Segment Open

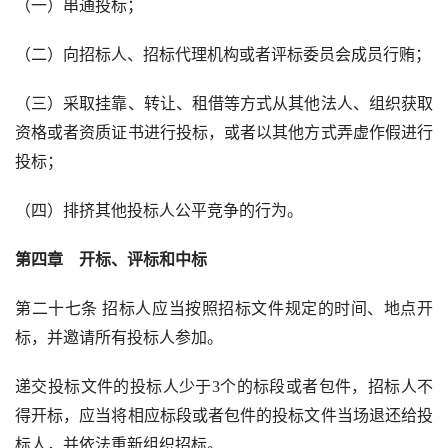
（一）串通投标；
（二）向招标人、招标代理机构或者评标委员会成员行贿；
（三）采取挂靠、转让、租借等方式从其他法人、组织获取
资格或者资质证书进行投标，或者以其他方式弄虚作假进行
投标；
（四）排挤其他投标人公平竞争的行为。
第四章　开标、评标和中标
第二十七条 招标人应当按照招标文件规定的时间、地点开
标，并邀请所有投标人参加。
递交投标文件的投标人少于
3
个的标段或者包件，招标人不
得开标，应当将相应标段或者包件的投标文件当场退还给投
标人，并依法重新组织招标。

Segment Closed

*TASK TO COMPLETE*: Transcribe the text of the records above line for line, keeping every character and line break unchanged, and omit the pictures.

*RESULT*:
（一）串通投标；
（二）向招标人、招标代理机构或者评标委员会成员行贿；
（三）采取挂靠、转让、租借等方式从其他法人、组织获取
资格或者资质证书进行投标，或者以其他方式弄虚作假进行
投标；
（四）排挤其他投标人公平竞争的行为。
第四章　开标、评标和中标
第二十七条 招标人应当按照招标文件规定的时间、地点开
标，并邀请所有投标人参加。
递交投标文件的投标人少于
3
个的标段或者包件，招标人不
得开标，应当将相应标段或者包件的投标文件当场退还给投
标人，并依法重新组织招标。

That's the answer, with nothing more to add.